Hey everyone, I just released my first Julia package, SnakeBar.jl – a progress bar that draws a random space-filling curve per process in your terminal! Any comments are appreciated! Happy Halloween!

Community reactions
“This is beautiful and horrifying all at the same time.” — u/paperclipgrove
“Totally silly — have my enthusiastic upvote.” — u/HommeMusical
“Do you just enjoy doing convoluted stuff? If you do, you must be having a good time. :-)” — u/Ok-Secret5233
“I’m going to use this in my thesis work to give the next grad student an aneurism when they try to understand my code. God I love this.” — u/AAaaAAAAAAAaAA-a
43 Likes
This is what Julia was meant for. 
In all honesty, this is super fun! I downloaded it, works great, and I love seeing fun Julia packages like this! Some questions:
- Are you going to try to use the new app system in Julia to turn this into an app?

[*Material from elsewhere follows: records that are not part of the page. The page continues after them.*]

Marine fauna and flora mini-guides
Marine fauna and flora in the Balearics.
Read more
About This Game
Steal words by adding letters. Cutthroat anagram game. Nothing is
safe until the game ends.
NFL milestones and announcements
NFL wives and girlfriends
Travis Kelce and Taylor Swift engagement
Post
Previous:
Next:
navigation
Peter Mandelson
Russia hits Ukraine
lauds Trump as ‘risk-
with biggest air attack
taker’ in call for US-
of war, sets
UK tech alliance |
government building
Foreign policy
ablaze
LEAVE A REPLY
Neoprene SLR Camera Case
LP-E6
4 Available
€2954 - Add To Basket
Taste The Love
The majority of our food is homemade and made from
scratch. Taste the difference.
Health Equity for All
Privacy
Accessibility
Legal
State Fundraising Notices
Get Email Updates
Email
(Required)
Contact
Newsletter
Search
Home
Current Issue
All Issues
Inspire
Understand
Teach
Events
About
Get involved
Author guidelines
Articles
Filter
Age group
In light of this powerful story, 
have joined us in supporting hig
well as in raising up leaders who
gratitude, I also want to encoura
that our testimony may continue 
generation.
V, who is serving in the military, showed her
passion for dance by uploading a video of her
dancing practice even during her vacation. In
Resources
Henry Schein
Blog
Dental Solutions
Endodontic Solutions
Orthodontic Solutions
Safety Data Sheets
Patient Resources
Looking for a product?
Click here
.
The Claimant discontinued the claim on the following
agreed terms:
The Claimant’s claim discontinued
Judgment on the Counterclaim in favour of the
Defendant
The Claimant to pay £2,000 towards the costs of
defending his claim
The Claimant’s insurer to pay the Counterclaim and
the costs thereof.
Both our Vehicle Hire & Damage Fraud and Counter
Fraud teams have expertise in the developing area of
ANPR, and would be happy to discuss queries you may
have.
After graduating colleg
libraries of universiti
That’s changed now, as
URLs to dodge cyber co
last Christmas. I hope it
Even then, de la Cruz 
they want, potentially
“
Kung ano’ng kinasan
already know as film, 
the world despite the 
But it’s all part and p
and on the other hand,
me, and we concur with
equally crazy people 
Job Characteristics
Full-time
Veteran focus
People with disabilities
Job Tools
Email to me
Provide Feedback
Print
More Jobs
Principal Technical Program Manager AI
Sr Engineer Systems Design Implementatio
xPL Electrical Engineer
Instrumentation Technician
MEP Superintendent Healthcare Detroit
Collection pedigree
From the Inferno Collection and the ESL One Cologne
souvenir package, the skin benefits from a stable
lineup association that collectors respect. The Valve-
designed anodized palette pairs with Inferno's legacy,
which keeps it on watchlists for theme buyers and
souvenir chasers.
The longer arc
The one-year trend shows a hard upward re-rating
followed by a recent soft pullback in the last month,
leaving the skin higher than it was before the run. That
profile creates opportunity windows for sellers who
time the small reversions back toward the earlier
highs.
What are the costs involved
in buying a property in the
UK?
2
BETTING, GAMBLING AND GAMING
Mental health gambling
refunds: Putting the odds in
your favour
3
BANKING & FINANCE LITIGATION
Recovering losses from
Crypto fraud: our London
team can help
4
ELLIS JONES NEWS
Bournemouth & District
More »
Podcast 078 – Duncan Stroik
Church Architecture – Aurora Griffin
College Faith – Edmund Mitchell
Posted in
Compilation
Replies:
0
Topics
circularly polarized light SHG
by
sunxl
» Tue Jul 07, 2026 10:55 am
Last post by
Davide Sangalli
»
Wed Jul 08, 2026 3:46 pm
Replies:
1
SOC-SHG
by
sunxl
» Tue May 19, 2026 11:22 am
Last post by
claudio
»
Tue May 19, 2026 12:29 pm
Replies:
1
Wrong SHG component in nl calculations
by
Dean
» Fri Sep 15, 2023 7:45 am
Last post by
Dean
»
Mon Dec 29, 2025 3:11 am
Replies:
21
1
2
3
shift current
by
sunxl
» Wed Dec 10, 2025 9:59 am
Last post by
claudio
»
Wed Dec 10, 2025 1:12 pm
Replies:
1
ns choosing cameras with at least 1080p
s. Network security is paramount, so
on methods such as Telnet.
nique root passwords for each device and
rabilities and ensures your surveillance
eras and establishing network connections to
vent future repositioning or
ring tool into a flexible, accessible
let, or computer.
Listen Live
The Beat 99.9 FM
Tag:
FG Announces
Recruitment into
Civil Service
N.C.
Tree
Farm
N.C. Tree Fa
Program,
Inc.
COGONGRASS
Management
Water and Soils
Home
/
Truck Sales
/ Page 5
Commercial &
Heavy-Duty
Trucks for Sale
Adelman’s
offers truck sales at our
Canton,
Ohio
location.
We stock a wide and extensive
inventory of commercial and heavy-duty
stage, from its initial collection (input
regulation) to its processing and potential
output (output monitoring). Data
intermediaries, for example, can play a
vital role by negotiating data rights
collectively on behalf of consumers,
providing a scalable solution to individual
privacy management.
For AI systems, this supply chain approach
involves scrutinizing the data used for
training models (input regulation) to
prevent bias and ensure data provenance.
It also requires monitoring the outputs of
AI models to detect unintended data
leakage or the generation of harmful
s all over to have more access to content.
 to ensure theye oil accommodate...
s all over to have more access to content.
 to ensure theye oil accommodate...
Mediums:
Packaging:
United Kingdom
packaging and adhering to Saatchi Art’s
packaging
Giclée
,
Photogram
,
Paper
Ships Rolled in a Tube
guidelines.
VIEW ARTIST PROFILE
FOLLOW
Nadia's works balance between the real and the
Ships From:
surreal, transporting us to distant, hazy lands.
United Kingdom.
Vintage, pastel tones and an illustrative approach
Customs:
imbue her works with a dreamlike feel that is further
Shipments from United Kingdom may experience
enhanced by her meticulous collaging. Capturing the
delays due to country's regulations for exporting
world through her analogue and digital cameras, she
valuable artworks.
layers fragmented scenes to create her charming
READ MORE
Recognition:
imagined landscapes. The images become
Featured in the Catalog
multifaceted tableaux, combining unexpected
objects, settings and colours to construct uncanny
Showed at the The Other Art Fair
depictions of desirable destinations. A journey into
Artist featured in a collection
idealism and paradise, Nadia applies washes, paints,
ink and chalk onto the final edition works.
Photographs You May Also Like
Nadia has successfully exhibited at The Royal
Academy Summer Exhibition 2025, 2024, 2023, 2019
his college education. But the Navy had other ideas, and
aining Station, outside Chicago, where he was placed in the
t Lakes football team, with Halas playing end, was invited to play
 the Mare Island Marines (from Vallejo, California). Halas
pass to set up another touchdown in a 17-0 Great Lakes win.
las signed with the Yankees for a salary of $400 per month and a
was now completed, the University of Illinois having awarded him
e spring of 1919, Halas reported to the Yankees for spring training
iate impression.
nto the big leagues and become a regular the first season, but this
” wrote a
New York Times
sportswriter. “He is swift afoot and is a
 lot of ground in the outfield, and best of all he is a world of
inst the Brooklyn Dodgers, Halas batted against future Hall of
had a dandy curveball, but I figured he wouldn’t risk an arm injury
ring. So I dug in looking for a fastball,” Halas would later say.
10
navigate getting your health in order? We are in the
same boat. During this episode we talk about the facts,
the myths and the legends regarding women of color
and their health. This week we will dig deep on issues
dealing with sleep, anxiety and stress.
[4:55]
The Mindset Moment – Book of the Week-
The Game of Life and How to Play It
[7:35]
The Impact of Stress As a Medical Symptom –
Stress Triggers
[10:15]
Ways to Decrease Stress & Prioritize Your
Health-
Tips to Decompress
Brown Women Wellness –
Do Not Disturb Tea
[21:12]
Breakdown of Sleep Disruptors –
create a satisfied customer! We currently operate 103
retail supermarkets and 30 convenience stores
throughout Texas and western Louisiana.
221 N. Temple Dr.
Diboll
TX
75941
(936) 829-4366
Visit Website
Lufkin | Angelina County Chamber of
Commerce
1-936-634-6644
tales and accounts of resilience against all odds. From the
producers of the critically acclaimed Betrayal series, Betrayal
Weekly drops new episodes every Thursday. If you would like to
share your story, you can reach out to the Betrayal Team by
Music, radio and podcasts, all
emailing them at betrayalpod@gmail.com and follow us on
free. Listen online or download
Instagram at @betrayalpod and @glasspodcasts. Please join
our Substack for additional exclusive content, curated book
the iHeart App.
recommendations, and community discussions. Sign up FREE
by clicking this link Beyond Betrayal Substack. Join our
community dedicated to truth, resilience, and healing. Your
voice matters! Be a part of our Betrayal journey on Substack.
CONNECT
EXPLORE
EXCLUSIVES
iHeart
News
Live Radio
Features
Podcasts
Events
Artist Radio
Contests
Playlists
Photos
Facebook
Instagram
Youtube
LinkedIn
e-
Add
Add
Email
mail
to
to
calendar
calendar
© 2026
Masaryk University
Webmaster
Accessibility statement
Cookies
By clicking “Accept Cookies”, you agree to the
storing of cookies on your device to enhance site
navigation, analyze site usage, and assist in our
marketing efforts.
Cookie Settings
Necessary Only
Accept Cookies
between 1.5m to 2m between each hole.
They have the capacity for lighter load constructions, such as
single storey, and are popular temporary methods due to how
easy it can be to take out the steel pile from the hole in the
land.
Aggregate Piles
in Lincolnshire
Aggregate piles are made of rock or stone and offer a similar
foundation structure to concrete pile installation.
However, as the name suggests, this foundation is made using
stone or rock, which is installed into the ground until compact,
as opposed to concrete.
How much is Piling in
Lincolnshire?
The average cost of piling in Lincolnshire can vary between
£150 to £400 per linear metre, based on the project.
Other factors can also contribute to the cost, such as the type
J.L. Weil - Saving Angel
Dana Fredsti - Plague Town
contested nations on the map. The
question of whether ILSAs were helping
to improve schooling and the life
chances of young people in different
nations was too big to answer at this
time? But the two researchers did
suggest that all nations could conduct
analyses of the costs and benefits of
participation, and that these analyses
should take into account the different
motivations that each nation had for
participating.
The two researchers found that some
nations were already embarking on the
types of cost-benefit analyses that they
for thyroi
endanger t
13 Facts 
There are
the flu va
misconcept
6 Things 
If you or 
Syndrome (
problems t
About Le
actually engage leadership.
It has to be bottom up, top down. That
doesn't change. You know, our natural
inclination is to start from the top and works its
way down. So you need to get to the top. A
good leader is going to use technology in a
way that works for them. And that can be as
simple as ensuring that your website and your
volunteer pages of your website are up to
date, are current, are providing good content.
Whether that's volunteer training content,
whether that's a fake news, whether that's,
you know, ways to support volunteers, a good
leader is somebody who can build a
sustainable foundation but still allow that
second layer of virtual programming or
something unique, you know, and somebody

- How does the pathing work? It’s really slick!
Keep up the great work!
~ tcp 
11 Likes
I’m so flattered
Never had a meme made of one of my projects before.
- I didn’t know about the new app system, but yeah, absolutely! Would be nice to have this as a terminal standalone.
- It’s based on Claudio Esperança’s implementation of this paper: Dafner, Revital, Daniel Cohen-Or, and Yossi Matias. “Context-based space filling curves.” Computer Graphics Forum. Vol. 19. No. 3. Oxford, UK and Boston, USA: Blackwell Publishers Ltd, 2000. As I understand it: The algorithm first grows a random maze (a tree) that touches every cell exactly once; no loops (via depth-first). Then it traces around the walls of that maze on a finer grid, turning the tree’s edges into a smooth single loop that passes through every cell once. The random neighbor order and start point make each run unique.